Also, what I think is also important to differentiate between: dependency injection, and programming against interfaces.
Interfaces are good, and there was a while where infant DI and mocking frameworks didn't work without them, so that folks created an interface for every class and only ever used the interface in the dependent classes. But the need for interfaces has been heavily misunderstood and overstated. Most dependencies can just be classes, and that means you can in fact click right into the implementation, not because the IDE understands DI, but because it understands the language (Java).
Don't hate DI for the gotten-out-of-control "programming against interfaces".
It's technically a flaw of using generic interfaces, rather than DI. But the latter basically always implies the former.
If there are multiple implementations it gives a list to navigate to. If there’s 1 it goes straight to it. Don’t know about IntelliJ but rider and vs do this. And if the solution is indexed this is fast.

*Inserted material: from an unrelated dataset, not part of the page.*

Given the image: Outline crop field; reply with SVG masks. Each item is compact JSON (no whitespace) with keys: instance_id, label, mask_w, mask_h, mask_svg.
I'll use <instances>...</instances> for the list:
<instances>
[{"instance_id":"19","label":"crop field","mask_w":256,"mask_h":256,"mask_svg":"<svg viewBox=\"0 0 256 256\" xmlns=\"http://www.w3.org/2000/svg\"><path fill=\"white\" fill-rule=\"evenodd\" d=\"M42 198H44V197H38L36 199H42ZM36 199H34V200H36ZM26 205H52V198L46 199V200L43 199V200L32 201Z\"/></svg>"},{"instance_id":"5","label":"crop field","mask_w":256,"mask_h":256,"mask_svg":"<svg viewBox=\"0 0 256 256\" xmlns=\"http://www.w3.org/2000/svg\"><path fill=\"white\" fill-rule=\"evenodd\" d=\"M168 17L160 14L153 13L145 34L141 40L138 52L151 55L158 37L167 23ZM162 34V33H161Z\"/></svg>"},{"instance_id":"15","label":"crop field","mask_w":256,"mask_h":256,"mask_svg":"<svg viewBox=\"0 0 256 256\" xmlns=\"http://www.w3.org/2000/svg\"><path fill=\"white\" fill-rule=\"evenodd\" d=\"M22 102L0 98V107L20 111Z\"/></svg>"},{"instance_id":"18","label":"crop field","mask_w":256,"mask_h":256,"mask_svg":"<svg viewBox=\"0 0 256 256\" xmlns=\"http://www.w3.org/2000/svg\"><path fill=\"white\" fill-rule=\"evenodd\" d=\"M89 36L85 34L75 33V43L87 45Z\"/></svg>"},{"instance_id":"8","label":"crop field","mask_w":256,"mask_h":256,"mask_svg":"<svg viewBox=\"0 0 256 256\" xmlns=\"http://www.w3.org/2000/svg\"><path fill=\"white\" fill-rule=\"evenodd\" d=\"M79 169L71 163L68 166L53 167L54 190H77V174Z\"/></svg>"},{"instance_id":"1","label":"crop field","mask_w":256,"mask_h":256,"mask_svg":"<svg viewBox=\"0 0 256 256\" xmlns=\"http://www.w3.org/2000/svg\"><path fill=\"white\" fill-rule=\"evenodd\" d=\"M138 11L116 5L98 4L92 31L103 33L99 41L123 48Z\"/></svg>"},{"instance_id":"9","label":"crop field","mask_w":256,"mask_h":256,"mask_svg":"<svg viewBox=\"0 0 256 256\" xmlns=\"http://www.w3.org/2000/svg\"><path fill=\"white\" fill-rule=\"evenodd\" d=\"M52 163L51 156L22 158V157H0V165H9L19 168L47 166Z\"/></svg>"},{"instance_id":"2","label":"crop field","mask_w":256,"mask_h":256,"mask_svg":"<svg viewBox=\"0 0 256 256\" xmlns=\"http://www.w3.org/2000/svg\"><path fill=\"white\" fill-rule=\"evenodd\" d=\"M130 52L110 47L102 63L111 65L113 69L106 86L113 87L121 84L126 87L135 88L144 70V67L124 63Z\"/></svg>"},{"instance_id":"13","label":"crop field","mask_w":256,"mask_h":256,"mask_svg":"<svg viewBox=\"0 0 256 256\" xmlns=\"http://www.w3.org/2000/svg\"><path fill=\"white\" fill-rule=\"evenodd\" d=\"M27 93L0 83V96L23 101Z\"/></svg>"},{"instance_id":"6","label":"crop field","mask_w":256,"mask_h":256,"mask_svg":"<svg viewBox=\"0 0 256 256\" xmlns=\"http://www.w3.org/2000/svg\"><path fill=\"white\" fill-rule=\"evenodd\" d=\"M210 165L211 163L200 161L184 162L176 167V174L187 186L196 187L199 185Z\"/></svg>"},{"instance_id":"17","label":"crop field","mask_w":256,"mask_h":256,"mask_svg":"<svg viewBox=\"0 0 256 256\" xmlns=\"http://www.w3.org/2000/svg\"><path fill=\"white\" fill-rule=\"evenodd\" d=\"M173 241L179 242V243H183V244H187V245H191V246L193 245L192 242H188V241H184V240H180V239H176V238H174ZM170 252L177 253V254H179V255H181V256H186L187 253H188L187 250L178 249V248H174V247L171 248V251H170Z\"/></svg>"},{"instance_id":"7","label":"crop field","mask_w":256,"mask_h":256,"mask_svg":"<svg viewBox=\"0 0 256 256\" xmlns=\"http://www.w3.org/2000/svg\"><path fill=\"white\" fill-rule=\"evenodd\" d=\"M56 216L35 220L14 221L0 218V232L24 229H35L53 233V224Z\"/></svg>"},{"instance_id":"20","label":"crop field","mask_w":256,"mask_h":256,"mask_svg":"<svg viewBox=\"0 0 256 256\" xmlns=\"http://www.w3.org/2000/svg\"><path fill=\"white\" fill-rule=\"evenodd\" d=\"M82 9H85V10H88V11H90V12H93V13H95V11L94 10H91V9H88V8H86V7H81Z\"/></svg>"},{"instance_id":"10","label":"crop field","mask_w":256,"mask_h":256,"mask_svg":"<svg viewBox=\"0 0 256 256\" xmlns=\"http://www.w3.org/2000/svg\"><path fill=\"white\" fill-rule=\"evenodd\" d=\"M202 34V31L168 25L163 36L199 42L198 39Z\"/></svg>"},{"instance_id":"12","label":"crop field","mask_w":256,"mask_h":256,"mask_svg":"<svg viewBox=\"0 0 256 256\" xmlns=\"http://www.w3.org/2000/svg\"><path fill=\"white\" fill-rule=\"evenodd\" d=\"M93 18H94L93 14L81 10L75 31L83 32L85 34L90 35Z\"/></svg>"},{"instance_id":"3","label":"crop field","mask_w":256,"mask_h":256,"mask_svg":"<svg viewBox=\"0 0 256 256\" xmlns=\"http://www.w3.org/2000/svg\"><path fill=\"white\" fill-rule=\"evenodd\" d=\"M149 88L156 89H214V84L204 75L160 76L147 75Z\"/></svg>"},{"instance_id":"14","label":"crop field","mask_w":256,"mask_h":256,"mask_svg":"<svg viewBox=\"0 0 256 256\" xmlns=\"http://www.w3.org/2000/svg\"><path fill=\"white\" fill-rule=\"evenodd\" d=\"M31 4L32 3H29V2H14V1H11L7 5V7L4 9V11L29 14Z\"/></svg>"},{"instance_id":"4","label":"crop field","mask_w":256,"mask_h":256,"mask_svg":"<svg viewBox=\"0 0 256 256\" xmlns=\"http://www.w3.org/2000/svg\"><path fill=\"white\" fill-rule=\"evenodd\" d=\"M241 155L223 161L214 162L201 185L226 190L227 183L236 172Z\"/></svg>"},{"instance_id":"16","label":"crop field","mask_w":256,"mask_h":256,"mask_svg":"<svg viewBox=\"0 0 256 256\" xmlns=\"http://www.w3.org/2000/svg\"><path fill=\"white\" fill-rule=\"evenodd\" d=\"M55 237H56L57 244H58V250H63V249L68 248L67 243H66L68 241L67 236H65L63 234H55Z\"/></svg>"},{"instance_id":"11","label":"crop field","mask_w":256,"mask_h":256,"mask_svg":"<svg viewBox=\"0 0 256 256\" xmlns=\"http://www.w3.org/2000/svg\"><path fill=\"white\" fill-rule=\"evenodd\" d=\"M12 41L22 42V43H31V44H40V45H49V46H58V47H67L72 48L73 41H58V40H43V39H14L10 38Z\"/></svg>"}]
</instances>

Edit: upon rereading I realize your point was about reading code, not writing it, so I guess that could be a different use case...
There's nothing wrong with using an IDE most of the time, but building dependence on one such that you can't do anything without it is absolute folly.
In a Spring application there are a lot of (effective) singletons, the "which implementation of the variable that implements Foo is it" becomes also less of a question.
In any case, we use Spring on a daily basis, and what you describe is not a real issue for us.